TEXT SECTION:
▼

Postby seemslikeadream » Mon Jan 25, 2016 7:49 pm

DECEMBER 18, 2015
The IMF Changes its Rules to Isolate China and Russia
by MICHAEL HUDSON


The nightmare scenario of U.S. geopolitical strategists seems to be coming true: foreign economic independence from U.S. control. Instead of privatizing and neoliberalizing the world under U.S.-centered financial planning and ownership, the Russian and Chinese governments are investing in neighboring economies on terms that cement Eurasian economic integration on the basis of Russian oil and tax exports and Chinese financing. The Asian Infrastructure Investment Bank (AIIB) threatens to replace the IMF and World Bank programs that favor U.S. suppliers, banks and bondholders (with the United States holding unique veto power).

▲

INFORMATION SUPPLIED:
▼

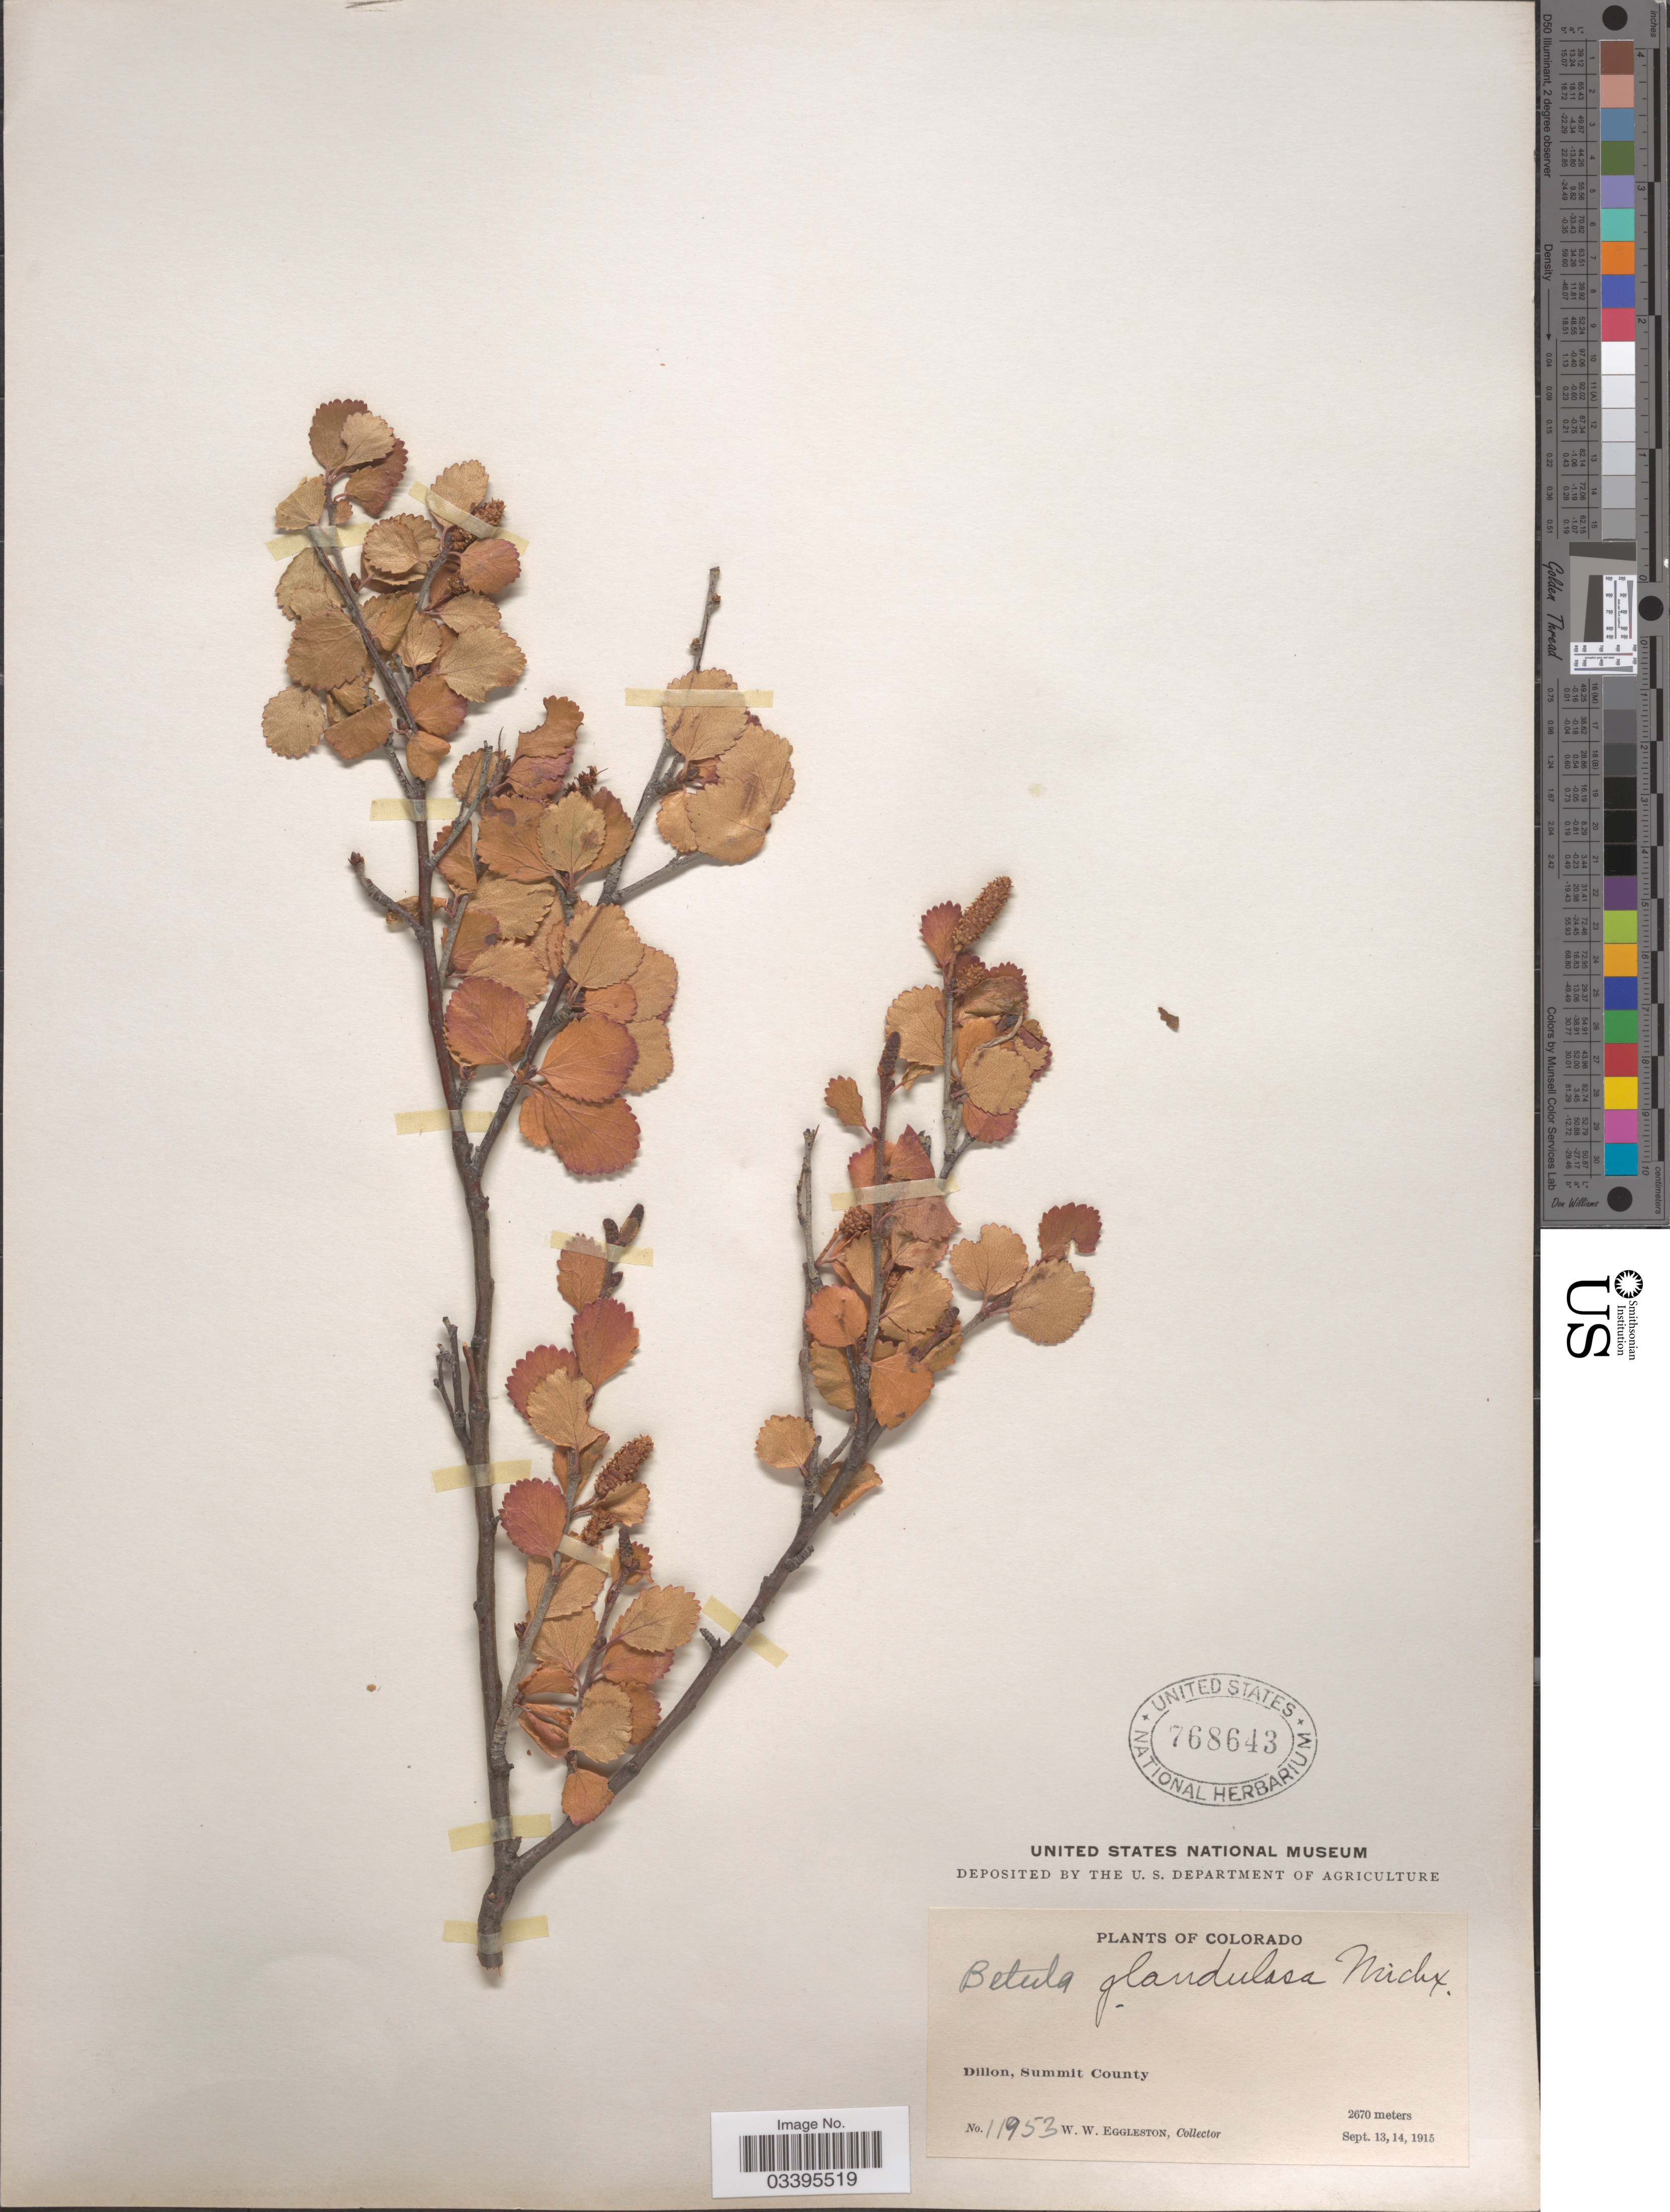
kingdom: Plantae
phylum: Tracheophyta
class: Magnoliopsida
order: Fagales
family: Betulaceae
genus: Betula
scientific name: Betula glandulosa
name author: Michx.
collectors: W. W. Eggleston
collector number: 11953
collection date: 1915-09-13/1915-09-14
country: United States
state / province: Colorado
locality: Dillon, Summit County.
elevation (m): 2670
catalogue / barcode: US 768643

▲

TASKS:
1 - In the IMF article, which institution threatens to replace the IMF and World Bank programs?
2 - From the IMF article, quote the passage that opens with the words containing "DECEMBER 18, 2015" and closes with "unique veto power).".
3 - Write the next part of the IMF article, picking up after its last sentence.
The entries above are separate from the IMF article.

ANSWERS FOR THIS EXERCISE:
1 - The Asian Infrastructure Investment Bank (AIIB).

2 -
DECEMBER 18, 2015
The IMF Changes its Rules to Isolate China and Russia
by MICHAEL HUDSON


The nightmare scenario of U.S. geopolitical strategists seems to be coming true: foreign economic independence from U.S. control. Instead of privatizing and neoliberalizing the world under U.S.-centered financial planning and ownership, the Russian and Chinese governments are investing in neighboring economies on terms that cement Eurasian economic integration on the basis of Russian oil and tax exports and Chinese financing. The Asian Infrastructure Investment Bank (AIIB) threatens to replace the IMF and World Bank programs that favor U.S. suppliers, banks and bondholders (with the United States holding unique veto power).

3 -
Russia’s 2013 loan to Ukraine, made at the request of Ukraine’s elected pro-Russian government, demonstrated the benefits of mutual trade and investment relations between the two countries. As Russian finance minister Anton Siluanov points out, Ukraine’s “international reserves were barely enough to cover three months’ imports, and no other creditor was prepared to lend on terms acceptable to Kiev. Yet Russia provided $3 billion of much-needed funding at a 5 per cent interest rate, when Ukraine’s bonds were yielding nearly 12 per cent.”[1]

What especially annoys U.S. financial strategists is that this loan by Russia’s sovereign debt fund was protected by IMF lending practice, which at that time ensured collectability by withholding new credit from countries in default of foreign official debts (or at least, not bargaining in good faith to pay). To cap matters, the bonds are registered under London’s creditor-oriented rules and courts.

On December 3 (one week before the IMF changed its rules so as to hurt Russia), Prime Minister Putin proposed that Russia “and other Eurasian Economic Union countries should kick-off consultations with members of the Shanghai Cooperation Organisation (SCO) and the Association of Southeast Asian Nations (ASEAN) on a possible economic partnership.”[2] Russia also is seeking to build pipelines to Europe through friendly instead of U.S.-backed countries.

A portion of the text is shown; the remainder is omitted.